Schmidt führt seine Untersuchungen an rauchenden und nichtrauchenden alkoholabstinenten Patienten durch. Außerdem werden bereits prospektiv erhobene Daten durchgeführter stationärer Entgiftungs- bzw. ambulanter Entwöhnungsbehandlungen der ehemals von der Deutschen Forschungsgemeinschaft geförderten Klinischen Forschergruppe "Abhängigkeitserkrankungen" ausgewertet. In der geplanten Untersuchung überprüft Schmidt die Hypothese, daß Tabakrauchen zur Rückfallverhütung Alkohlkranker beiträgt. Möglicherweise haben Raucher deshalb eine günstige Alkoholrückfallprognose, weil bei ihnen das neurobiologische Belohnungs- oder Wohlbefindlichkeitssystem flexibler und ansprechbarer ist als bei Nichtrauchern. In seinen Vorarbeiten ist Schmidt im Zusammenhang von Alkoholismus und Tabakabhängigkeit zu nachfolgenden Ergebnissen gelangt. Nach einer Alkoholentzugsbehandlung steigerten alkoholabstinente rauchende Alkoholabhängige tendenziell ihren Zigarettenkonsum. Auch wurden Raucher in aller Regel später alkoholrückfällig als nichtrauchende Alkoholkranke.

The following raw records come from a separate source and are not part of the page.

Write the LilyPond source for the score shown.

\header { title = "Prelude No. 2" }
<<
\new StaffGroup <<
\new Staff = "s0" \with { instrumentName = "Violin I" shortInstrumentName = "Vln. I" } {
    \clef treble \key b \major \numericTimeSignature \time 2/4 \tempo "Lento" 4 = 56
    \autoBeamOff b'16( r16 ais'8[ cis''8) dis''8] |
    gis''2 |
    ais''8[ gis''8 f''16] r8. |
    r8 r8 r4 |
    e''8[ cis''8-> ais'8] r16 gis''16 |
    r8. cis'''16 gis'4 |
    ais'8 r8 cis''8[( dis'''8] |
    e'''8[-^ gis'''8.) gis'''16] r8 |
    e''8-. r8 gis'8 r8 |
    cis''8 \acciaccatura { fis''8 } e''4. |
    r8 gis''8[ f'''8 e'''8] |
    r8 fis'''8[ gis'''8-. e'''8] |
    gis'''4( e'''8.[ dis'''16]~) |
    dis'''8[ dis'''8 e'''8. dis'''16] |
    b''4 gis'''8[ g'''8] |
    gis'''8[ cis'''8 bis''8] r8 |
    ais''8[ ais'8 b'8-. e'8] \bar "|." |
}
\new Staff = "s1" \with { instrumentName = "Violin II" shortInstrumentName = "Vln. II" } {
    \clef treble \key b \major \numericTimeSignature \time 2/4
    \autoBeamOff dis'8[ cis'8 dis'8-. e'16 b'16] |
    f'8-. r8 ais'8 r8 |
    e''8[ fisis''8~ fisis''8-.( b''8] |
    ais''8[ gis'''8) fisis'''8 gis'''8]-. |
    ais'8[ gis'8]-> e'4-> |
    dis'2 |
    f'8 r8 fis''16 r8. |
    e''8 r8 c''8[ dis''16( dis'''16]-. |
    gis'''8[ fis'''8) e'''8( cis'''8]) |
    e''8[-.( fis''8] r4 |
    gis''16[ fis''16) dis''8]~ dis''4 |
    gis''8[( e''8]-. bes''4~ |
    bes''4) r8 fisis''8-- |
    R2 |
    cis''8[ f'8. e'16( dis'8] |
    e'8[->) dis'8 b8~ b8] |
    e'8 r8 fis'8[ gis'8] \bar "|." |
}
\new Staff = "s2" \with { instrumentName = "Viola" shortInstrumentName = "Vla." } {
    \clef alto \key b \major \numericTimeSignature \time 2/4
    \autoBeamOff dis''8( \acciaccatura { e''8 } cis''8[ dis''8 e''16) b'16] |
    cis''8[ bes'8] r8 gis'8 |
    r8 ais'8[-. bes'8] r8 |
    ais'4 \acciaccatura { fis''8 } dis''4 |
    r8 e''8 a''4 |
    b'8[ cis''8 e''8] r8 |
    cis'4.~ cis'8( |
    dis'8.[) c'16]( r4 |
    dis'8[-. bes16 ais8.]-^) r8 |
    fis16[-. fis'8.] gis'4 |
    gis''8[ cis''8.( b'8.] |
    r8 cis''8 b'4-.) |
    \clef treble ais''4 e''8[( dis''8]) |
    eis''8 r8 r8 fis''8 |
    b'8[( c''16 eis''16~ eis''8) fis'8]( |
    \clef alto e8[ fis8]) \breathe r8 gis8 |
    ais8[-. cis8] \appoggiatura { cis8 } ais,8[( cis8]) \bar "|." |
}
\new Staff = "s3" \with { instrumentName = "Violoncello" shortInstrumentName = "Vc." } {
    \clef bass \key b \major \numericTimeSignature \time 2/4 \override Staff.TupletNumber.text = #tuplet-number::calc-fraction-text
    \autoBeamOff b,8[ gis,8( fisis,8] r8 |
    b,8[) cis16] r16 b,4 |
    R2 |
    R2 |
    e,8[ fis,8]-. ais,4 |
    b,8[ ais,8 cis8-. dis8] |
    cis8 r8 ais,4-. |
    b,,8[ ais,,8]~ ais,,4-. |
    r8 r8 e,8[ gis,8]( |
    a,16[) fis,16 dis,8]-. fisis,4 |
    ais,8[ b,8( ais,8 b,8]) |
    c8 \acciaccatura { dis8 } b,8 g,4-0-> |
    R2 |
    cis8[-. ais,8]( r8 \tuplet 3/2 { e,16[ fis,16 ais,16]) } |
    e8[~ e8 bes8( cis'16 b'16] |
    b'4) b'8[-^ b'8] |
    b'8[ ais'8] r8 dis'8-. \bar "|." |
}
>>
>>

Zudem zeigten Messungen, daß der Serotonin-Gehalt in Blutblättchen bei nichtrauchenden Alkoholkranken vermindert ist, bei rauchenden Alkoholkranken aber normale Werte erreicht.

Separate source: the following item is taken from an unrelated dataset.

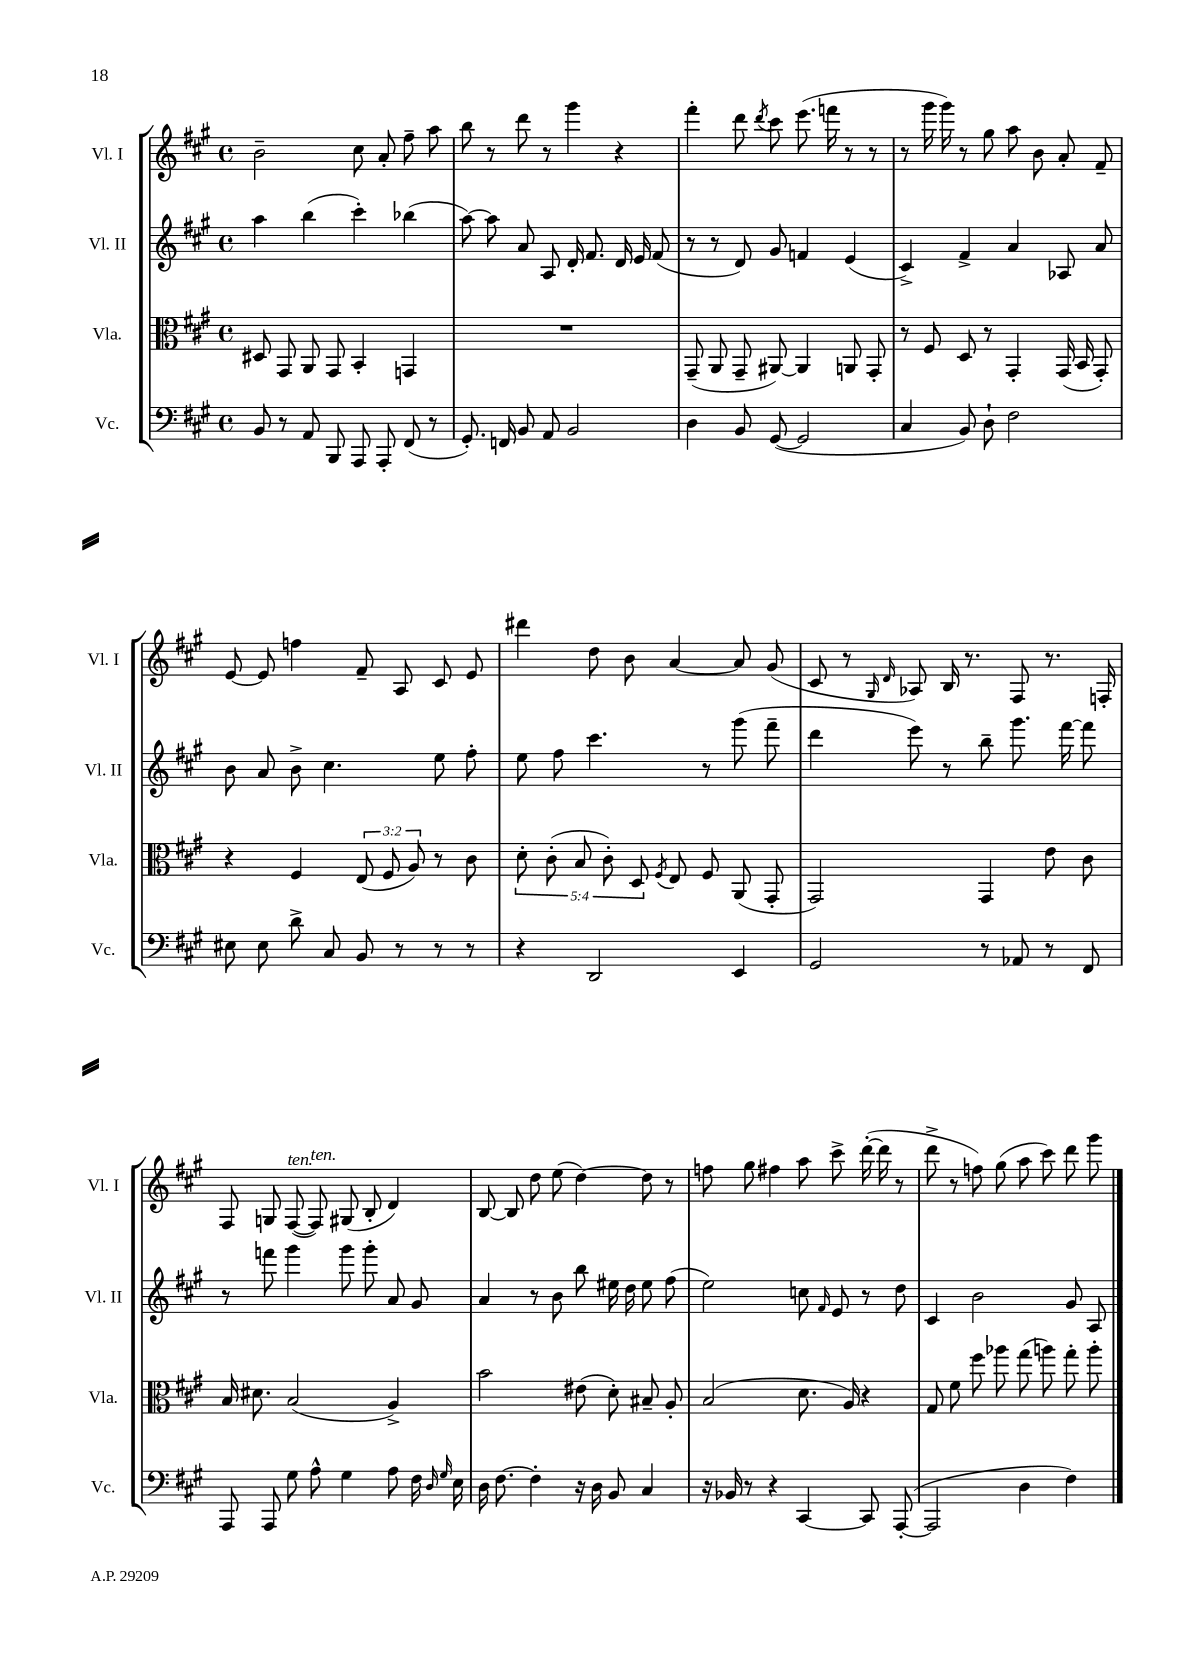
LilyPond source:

Trotz der genannten positiven Effekte, die sich für Raucher ergeben, ist Schmidt der Auffassung, daß wegen der Gesamtprognose des Patienten doch dringend davon abgeraten werden sollte. Die körperlichen Gesundheitsschäden im Hinblick auf das Rauchen sind  denn auch viel gravierender als bei Alkohol. Amerikanische Forscher gehen davon aus, daß Rauchen die häufigste vorzeitige Todesursache ist. Die Deutsche Krebshilfe schätzt, daß in Deutschland ca. 90.000 Menschen an den Folgen des Zigarettenrauchens sterben. Im Vergleich dazu sterben 40.000 Menschen an den Folgen des Alkoholkonsums. Zigarettenrauchen ist damit die häufigste und zugleich am ehesten vermeidbare Krankheitsursache. Neuere wissenschaftliche Daten zeigen, daß ein großer Teil der Mortalitätsrate Alkoholkranker vor allem auf tabakbezogene Erkrankungen zurückgeht. Trotz dieser Erkenntnisse konzentrieren sich therapeutische Konzepte für rauchende Alkoholkranke praktisch ausschließlich auf die Alkoholentwöhnung. Ausgenommen in den USA, wo bereits erste Therapieprogramme entwickelt wurden, die sich beider Suchtformen annehmen. Dabei zeigt sich, daß Patienten, die sich in eine Alkoholentwöhnungstherapie begeben auch Interesse an einer Nikotinentwöhnung zeigen, ja sogar mit dem Rauchen aufhören können, ohne alkoholrückfällig zu werden. Allerdings gibt es kaum empirische Studien zu der Frage des Verhältnisses bzw. der gegenseitigen Beeinflussung von Nikotin- und Alkoholabhängigkeit. Schmidt empfiehlt eine gleichzeitige Entwöhnung von Nikotin und Alkohol.